Es war kurz vor Mitternacht, als der Railjet von Salzburg nach Wien plötzlich abbremste und stoppte. Irgendwo vor St. Pölten, kein Bahnhof in Sicht. Ein "Betriebshalt", außerplanmäßig, hieß es erst. Dann, nach und nach, die Durchsagen: Emil ist auf der Strecke. Emil, der Elch. Also: Umleitung für die Bahn. Nach einer knappen Viertelstunde ging’s weiter.
Elch Emil legt Westbahn lahm
Emil, der junge Elch, hatte sich auf die Gleise rund um den Hauptbahnhof der niederösterreichischen Landeshauptstadt St. Pölten verirrt. Damit ihm nichts passiert – und den Passagieren in den Railjet-Schnellzügen auch nicht – wurde die Strecke vorsichtshalber gesperrt, am Abend, bis etwa ein Uhr nachts. Am Samstag.

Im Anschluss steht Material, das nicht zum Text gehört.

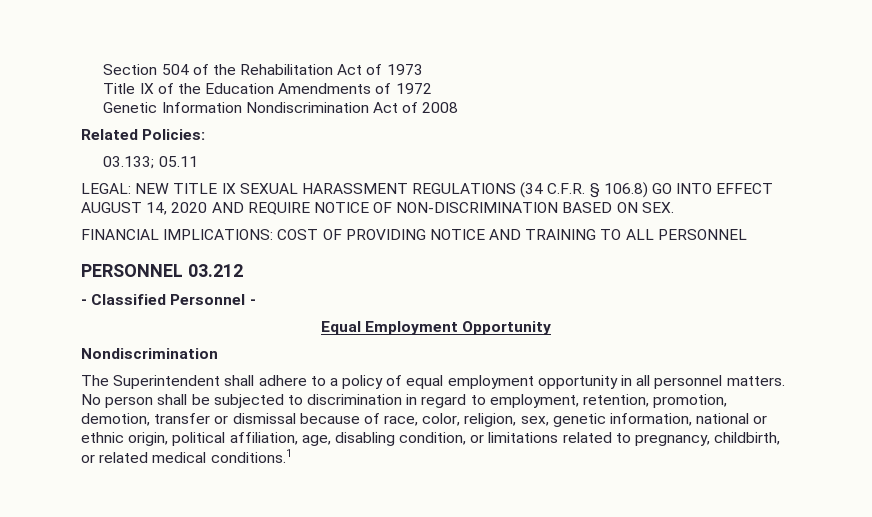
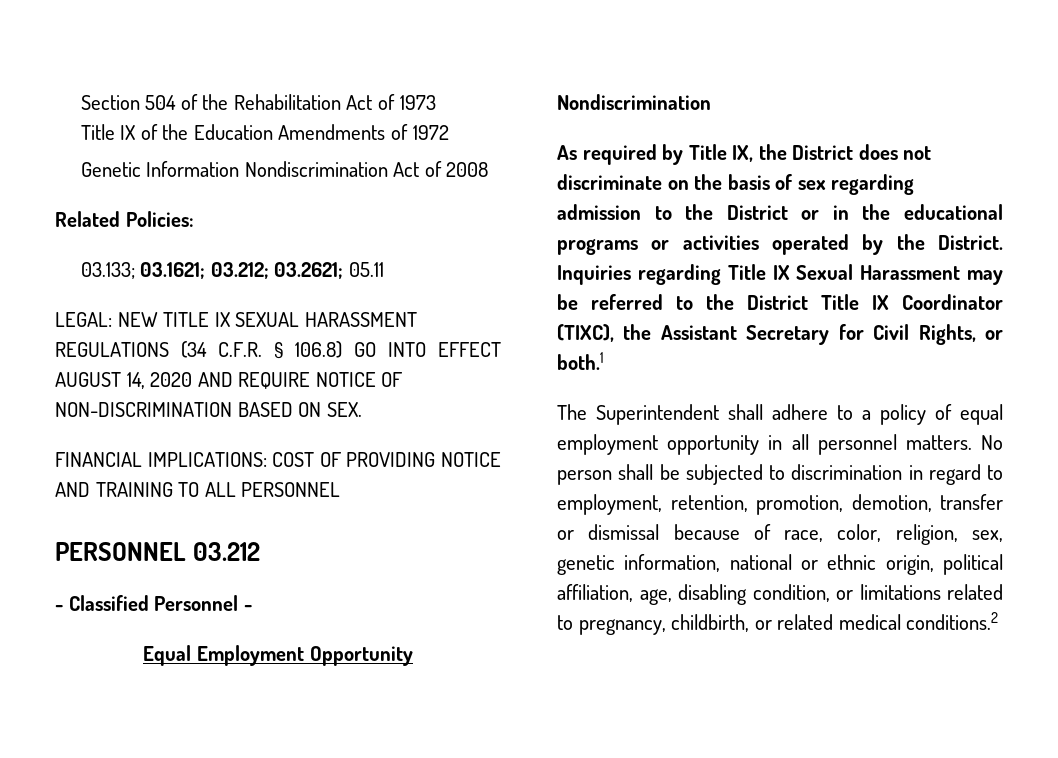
(155, 162) none -> [140,262,344,279] 03.1621; 03.212; 03.2621;
(218, 353) none -> [557,144,932,165] [557,174,915,195] [557,204,1003,220] [557,234,1003,255] [557,264,1003,285] [557,294,1003,310] [557,324,1003,345] [557,352,604,370] // As required by Title IX, the District does not discriminate on the basis of sex regarding admission to the District or in the educational programs or activities operated by the District. Inquiries regarding Title IX Sexual Harassment may be referred to the District Title IX Coordinator (TIXC), the Assistant Secretary for Civil Rights, or both.1
[210,449,292,463] conditions.1 -> [906,612,999,630] conditions.2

Die "Westbahn" war unterbrochen, das heißt: nicht irgendeine Strecke, sondern die meistbefahrene der ÖBB, der Österreichischen Bahnen. Das Gemaule über den verspäteten Zug aber hielt sich in Grenzen.

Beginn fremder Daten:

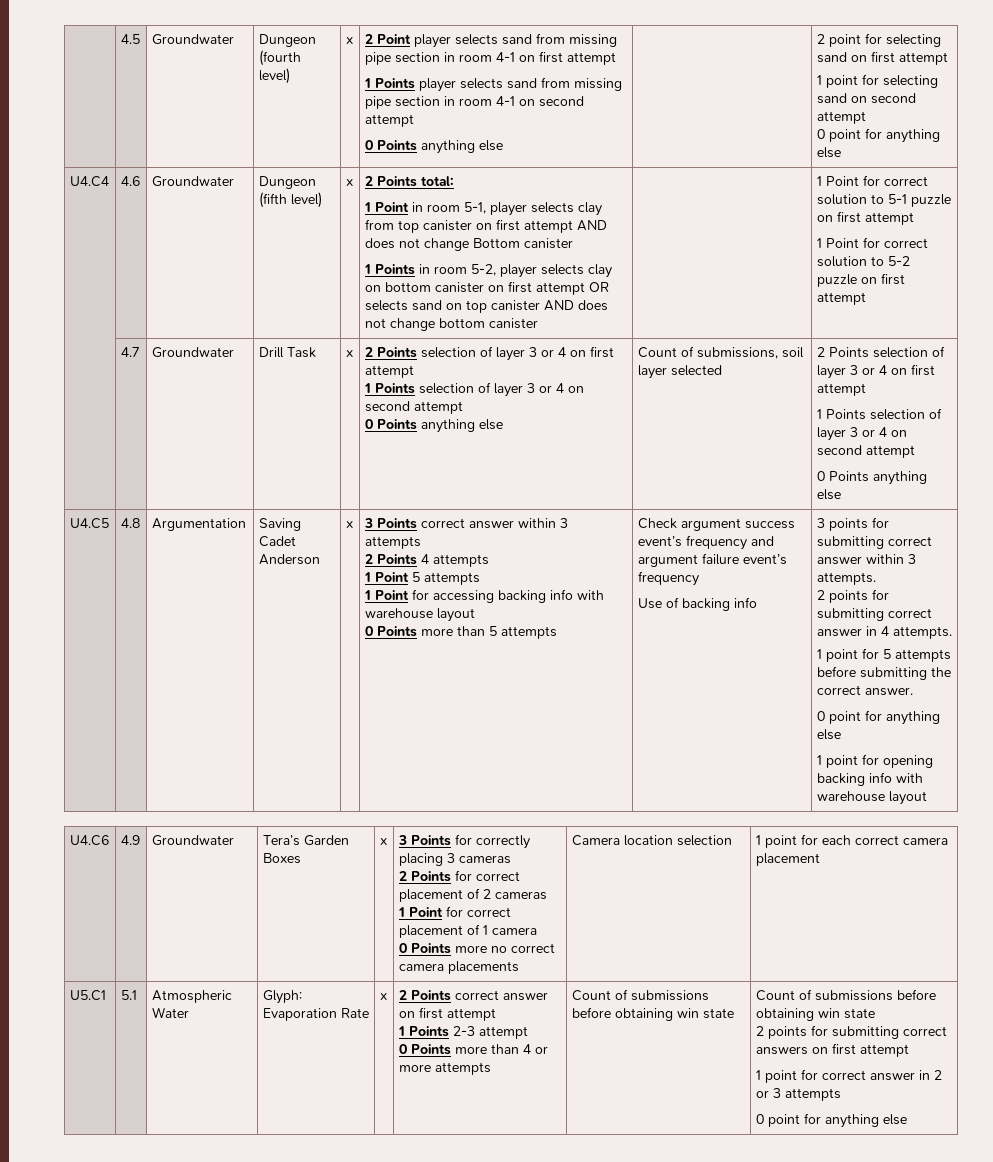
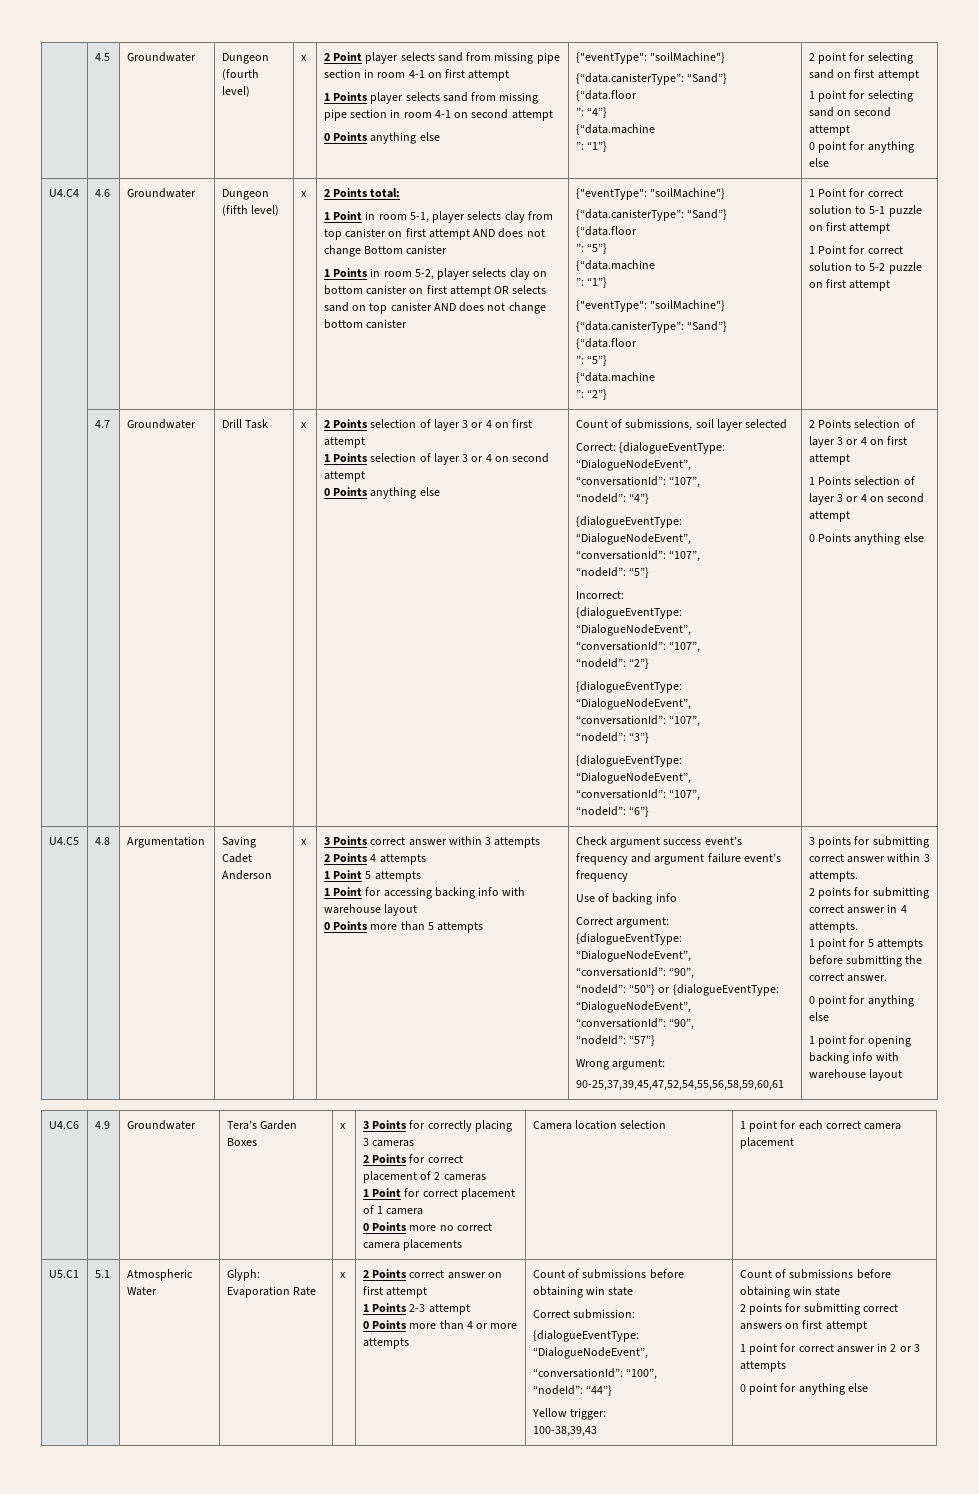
(503, 145) none -> [575,52,726,64] [575,73,728,85] [575,90,637,101] [575,107,608,118] [575,124,655,135] [575,141,608,152] {"eventType": "soilMachine"} // {“data.canisterType”: “Sand”} // {“data.floor // ”: “4”} // {“data.machine // ”: “1”}
(538, 323) none -> [575,188,726,200] [575,209,728,221] [575,226,637,237] [575,243,608,254] [575,260,655,271] [575,277,608,288] [575,300,726,312] [575,321,728,333] [575,338,637,349] [575,355,608,366] [575,372,655,383] [575,389,608,400] {"eventType": "soilMachine"} // {“data.canisterType”: “Sand”} // {“data.floor // ”: “5”} // {“data.machine // ”: “1”} // {"eventType": "soilMachine"} // {“data.canisterType”: “Sand”} // {“data.floor // ”: “5”} // {“data.machine // ”: “2”}
(722, 370) none -> [575,442,726,454] [575,459,691,471] [575,476,701,488] [575,493,650,504] [575,516,682,528] [575,533,691,545] [575,550,701,562] [575,567,650,578] [575,591,624,599] [575,607,682,619] [575,624,691,636] [575,641,701,653] [575,658,650,669] [575,681,682,693] [575,698,691,710] [575,715,701,727] [575,732,650,743] [575,755,682,767] [575,772,691,784] [575,789,701,801] [575,806,650,817] // Correct: {dialogueEventType: “DialogueNodeEvent”, // “conversationId”: “107”, // “nodeId”: “4”} // {dialogueEventType: “DialogueNodeEvent”, // “conversationId”: “107”, // “nodeId”: “5”} // Incorrect: // {dialogueEventType: “DialogueNodeEvent”, // “conversationId”: “107”, // “nodeId”: “2”} // {dialogueEventType: “DialogueNodeEvent”, // “conversationId”: “107”, // “nodeId”: “3”} // {dialogueEventType: “DialogueNodeEvent”, // “conversationId”: “107”, // “nodeId”: “6”}
(757, 602) none -> [575,917,670,928] [575,933,682,945] [575,950,691,962] [575,967,695,979] [575,984,779,996] [575,1001,691,1013] [575,1018,695,1030] [575,1035,656,1046] [575,1059,666,1070] [575,1080,784,1091] // Correct argument: // {dialogueEventType: “DialogueNodeEvent”, // “conversationId”: “90”, // “nodeId”: “50”} or {dialogueEventType: “DialogueNodeEvent”, // “conversationId”: “90”, // “nodeId”: “57”} // Wrong argument: // 90-25,37,39,45,47,52,54,55,56,58,59,60,61
(734, 1013) none -> [532,1309,636,1319] [532,1330,639,1342] [532,1347,648,1359] [532,1368,658,1380] [532,1385,613,1396] [531,1408,607,1420] [532,1426,597,1437] // Correct submission: // {dialogueEventType: “DialogueNodeEvent”, // “conversationId”: “100”, // “nodeId”: “44”} // Yellow trigger: // 100-38,39,43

Emil, der Jung-Elch, ist inzwischen ein Star in Österreich. Nicht aus der Kategorie "Tiere unserer Heimat", aber genau deswegen. Immer bessere Fotos kursieren im Netz, Emil schaut irritiert auf ein Polizeiauto, Emil schwimmt in der Donau, Emil frisst zentnerweise Äpfel, Emil steht in einem Vorort vor dem Gemeindebau, zwei Polizisten schauen ihm dabei zu. Zuletzt: Emil steht im Wald, reckt sein noch kleines Jungelch-Geweih durch die Büsche. Aufgenommen wohl kurz bevor er Richtung Bahnhof trabte. Im Hintergrund sieht man die Böschung der Schnellbahnstrecke, die Oberleitung.
Ganz Niederösterreich fiebert mit
Mindestens halb Österreich, aber vor allem fast ganz Niederösterreich, verfolgt seinen Weg durch die Provinz, die, weil ziemlich zersiedelt, nicht ganz seinem natürlichen Habitat entspricht. Seine Facebook-Seite "Emil der Elch" (externer Link) hat inzwischen bereits mehr als 10.000 Gruppenmitglieder.
Sie sorgen sich um ihn. Tierschützer, jetzt selbsternannte Elch-Expertinnen und -Experten warnen davor, Emil zu nahe zu kommen. Vorsichtshalber. So ein Elch ist doch noch was anderes als eine einheimische Kuh.
Zoologisch gesehen ist der Elch ein "Fluchttier". Abstand halten, wird deshalb geraten, damit der Elch nicht in Panik gerät. Nicht ansprechen. Nicht auf Niederösterreichisch jedenfalls, Emil, heißt es, kommt wahrscheinlich aus Polen oder Tschechien.
Inzwischen fährt die Bahn wieder pünktlich, wie von der ÖBB und der österreichischen Westbahn gewohnt.
Sonntagfrüh, lässt die Polizei wissen, ist der Elch von St. Pölten aus Richtung Norden getrabt. Seitdem gebe es keinen Kontakt mehr. Bis zur nächsten Sichtung.